Deugd als weg uit de waanzin
Machiavelli biedt ook
enkele handvatten om uit een dergelijke spiraal te geraken, of om op zijn minst
tegenwerk te bieden. Het vergt immers lef om op te staan en tegen factievorming
in te gaan. Maar hierin is Machiavelli onverbiddelijk. ‘Machiavelli’s afkeer
voor de nederigheid is evenredig met zijn voorliefde voor moed. Lef is
onontbeerlijk’. Hierin speelt de deugd van de virtù een grote rol: zij
is een belangrijke buffer tegen sociale en politieke verrotting, en voor
Machiavelli ook de belangrijkste ethische deugd. Voor Machiavelli is virtù
‘een soort levenskracht. Virtù hebben betekent dat je actief en
bevestigend in het leven staat, dat je ‘ja’ zegt tegen alles dat je overkomt.
[…] Virtù betekent dan ook dat je handelt vanuit je vrijheid’. Het is de
voortreffelijkheid waarmee je de uitdagingen van het leven (het lot of de fortuna)
met rechte rug het hoofd biedt – een idee die onder meer Nietzsche zal
inspireren, maar die ook (zoals Beeckman uitvoerig betoogt) een grondslag was
van Hannah Arendts denken over politiek handelen. Het vergt moed om in te gaan
tegen rauwe macht – ook de rauwe macht van de politieke correctheid en haar
afrekencultuur. Maar deze moed niet opbrengen staat gelijk aan jezelf
verknechten. En daarmee geef je vrijwillig je vrijheid op.
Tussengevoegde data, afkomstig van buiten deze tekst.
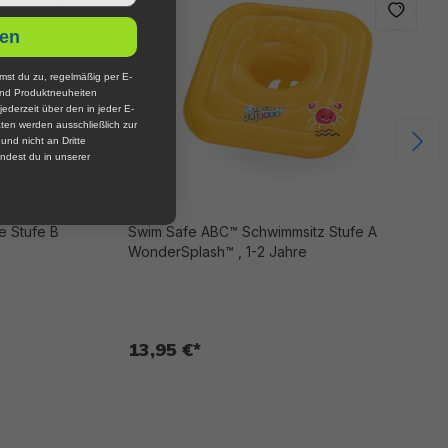
en
mst du zu, regelmäßig per E-
und Produktneuheiten
jederzeit über den in jeder E-
ten werden ausschließlich zur
nd nicht an Dritte
ndest du in unserer
Swim Safe ABC™ Schwimmsitz Stufe A
WonderSplash™ , 1-2 Jahre
13,95 €*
Doch die vrijheid is cruciaal:
zij is zelfs het allerbelangrijkste dat je als burger hebt. In het laatste deel
van het boek gaat Beeckman uitgebreid in op het republikeinse beeld van
vrijheid dat Machiavelli verdedigt, en dat zich onderscheidt van de negatieve
en positieve vrijheid in de liberale traditie. Echte vrijheid komt erop aan dat
je meer kunt dan gewoon je zin doen (want je kunt ook in een totalitaire
maatschappij leven en toch je zin kunnen doen, mits en zolang de tiran jou je
zin toestaat). Maar ‘Machiavelli onderscheidt twee criteria om je eigen vrijheid
in te schatten: heb je de status van een vrij mens, niet die van een slaaf? En
heb je als burger medezeggenschap over de wetten waaraan je moet gehoorzamen?’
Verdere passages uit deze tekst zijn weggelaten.